The rebels had struck our railroad a heavy blow, burning every tie, bending the rails for eight miles, from Big Shanty to above Acworth, so that the estimate for repairs called for thirty-five thousand new ties, and six miles of iron. Ten thousand men were distributed along the break to replace the ties, and to prepare the road-bed, while the regular repair-party, under Colonel W. W. Wright, came down from Chattanooga with iron, spikes, etc., and in about seven days the road was all right again. It was by such acts of extraordinary energy that we discouraged our adversaries, for the rebel soldiers felt that it was a waste of labor for them to march hurriedly, on wide circuits, day and night, to burn a bridge and tear up a mile or so of track, when they knew that we could lay it back so quickly. They supposed that we had men and money without limit, and that we always kept on hand, distributed along the road, duplicates of every bridge and culvert of any importance.
A good story is told of one who was on Kenesaw Mountain during our advance in the previous June or July. A group of rebels lay in the shade of a tree, one hot day, overlooking our camps about Big Shanty. One soldier remarked to his fellows:
"Well, the Yanks will have to git up and git now, for I heard General Johnston himself say that General Wheeler had blown up the tunnel near Dalton, and that the Yanks would have to retreat, because they could get no more rations."
"Oh, hell!" said a listener, "don't you know that old Sherman carries a duplicate tunnel along?"
After the war was over, General Johnston inquired of me who was our chief railroad-engineer. When I told him that it was Colonel W. W. Wright, a civilian, he was much surprised, said that our feats of bridge-building and repairs of roads had excited his admiration; and he instanced the occasion at Kenesaw in June, when an officer from Wheeler's cavalry had reported to him in person that he had come from General Wheeler, who had made a bad break in our road about Triton Station, which he said would take at least a fortnight to repair; and, while they were talking, a train was seen coming down the road which had passed that very break, and had reached me at Big Shanty as soon as the fleet horseman had reached him (General Johnston) at Marietta
I doubt whether the history of war can furnish more examples of skill and bravery than attended the defense of the railroad from Nashville to Atlanta during the year 1864.
In person I reached Allatoona on the 9th of October, still in doubt as to Hood's immediate intentions.

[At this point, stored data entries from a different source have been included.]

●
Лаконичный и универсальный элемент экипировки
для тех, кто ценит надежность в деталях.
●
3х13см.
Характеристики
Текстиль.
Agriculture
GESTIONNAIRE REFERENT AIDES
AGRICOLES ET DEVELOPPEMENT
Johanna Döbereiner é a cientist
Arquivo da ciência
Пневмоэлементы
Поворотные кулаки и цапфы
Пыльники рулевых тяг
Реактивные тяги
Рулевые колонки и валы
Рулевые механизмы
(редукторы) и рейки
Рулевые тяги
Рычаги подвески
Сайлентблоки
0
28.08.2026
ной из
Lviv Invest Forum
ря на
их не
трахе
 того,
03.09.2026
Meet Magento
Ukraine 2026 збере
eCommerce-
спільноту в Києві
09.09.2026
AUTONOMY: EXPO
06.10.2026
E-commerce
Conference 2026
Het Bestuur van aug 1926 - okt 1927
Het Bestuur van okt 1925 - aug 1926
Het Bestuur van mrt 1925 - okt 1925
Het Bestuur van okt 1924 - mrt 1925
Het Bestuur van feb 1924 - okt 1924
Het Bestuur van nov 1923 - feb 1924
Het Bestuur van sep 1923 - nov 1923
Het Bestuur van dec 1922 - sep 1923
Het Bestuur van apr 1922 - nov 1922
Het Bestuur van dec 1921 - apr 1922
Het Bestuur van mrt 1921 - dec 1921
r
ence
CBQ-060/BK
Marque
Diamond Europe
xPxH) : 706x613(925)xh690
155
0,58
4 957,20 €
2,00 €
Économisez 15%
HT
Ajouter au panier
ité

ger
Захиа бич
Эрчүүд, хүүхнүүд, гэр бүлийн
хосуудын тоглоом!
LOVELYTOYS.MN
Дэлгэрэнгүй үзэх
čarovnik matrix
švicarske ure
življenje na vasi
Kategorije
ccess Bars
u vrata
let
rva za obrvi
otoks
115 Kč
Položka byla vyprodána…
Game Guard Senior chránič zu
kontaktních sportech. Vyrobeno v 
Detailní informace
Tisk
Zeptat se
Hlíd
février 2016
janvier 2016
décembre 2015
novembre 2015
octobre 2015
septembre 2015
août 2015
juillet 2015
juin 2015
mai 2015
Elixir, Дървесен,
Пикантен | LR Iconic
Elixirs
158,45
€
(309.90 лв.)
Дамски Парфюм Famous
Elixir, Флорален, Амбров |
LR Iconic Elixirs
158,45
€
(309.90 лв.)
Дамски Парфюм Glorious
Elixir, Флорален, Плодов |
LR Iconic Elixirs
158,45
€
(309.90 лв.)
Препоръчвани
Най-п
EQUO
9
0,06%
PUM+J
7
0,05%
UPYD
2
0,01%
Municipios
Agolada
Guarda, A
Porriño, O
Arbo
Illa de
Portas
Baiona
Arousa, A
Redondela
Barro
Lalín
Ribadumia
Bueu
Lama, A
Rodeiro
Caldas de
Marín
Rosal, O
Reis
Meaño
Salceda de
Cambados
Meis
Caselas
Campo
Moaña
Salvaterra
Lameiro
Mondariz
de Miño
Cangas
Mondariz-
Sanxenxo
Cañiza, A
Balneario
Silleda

Our cavalry could do little against his infantry in the rough and wooded country about Dallas, which masked the enemy's movements; but General Corse, at Rome, with Spencer's First Alabama Cavalry and a mounted regiment of Illinois Infantry, could feel the country south of Rome about Cedartown and Villa Rica; and reported the enemy to be in force at both places. On the 9th I telegraphed to General Thomas, at Nashville, as follows:
I came up here to relieve our road. The Twentieth Corps remains at Atlanta. Hood reached the road and broke it up between Big Shanty and Acworth. He attacked Allatoona, but was repulsed. We have plenty of bread and meat, but forage is scarce. I want to destroy all the road below Chattanooga, including Atlanta, and to make for the sea-coast. We cannot defend this long line of road.
And on the same day I telegraphed to General Grant, at City Point:
It will be a physical impossibility to protect the roads, now that Hood, Forrest, Wheeler, and the whole batch of devils, are turned loose without home or habitation. I think Hood's movements indicate a diversion to the end of the Selma & Talladega road, at Blue Mountain, about sixty miles southwest of Rome, from which he will threaten Kingston, Bridgeport, and Decatur, Alabama. I propose that we break up the railroad from Ohattanooga forward, and that we strike out with our wagons for Milledgeville, Millen, and Savannah. Until we can repopulate Georgia, it is useless for us to occupy it; but the utter destruction of its roads, houses, and people, will cripple their military resources. By attempting to hold the roads, we will lose a thousand men each month, and will gain no result. I can make this march, and make Georgia howl! We have on hand over eight thousand head of cattle and three million rations of bread, but no corn. We can find plenty of forage in the interior of the State.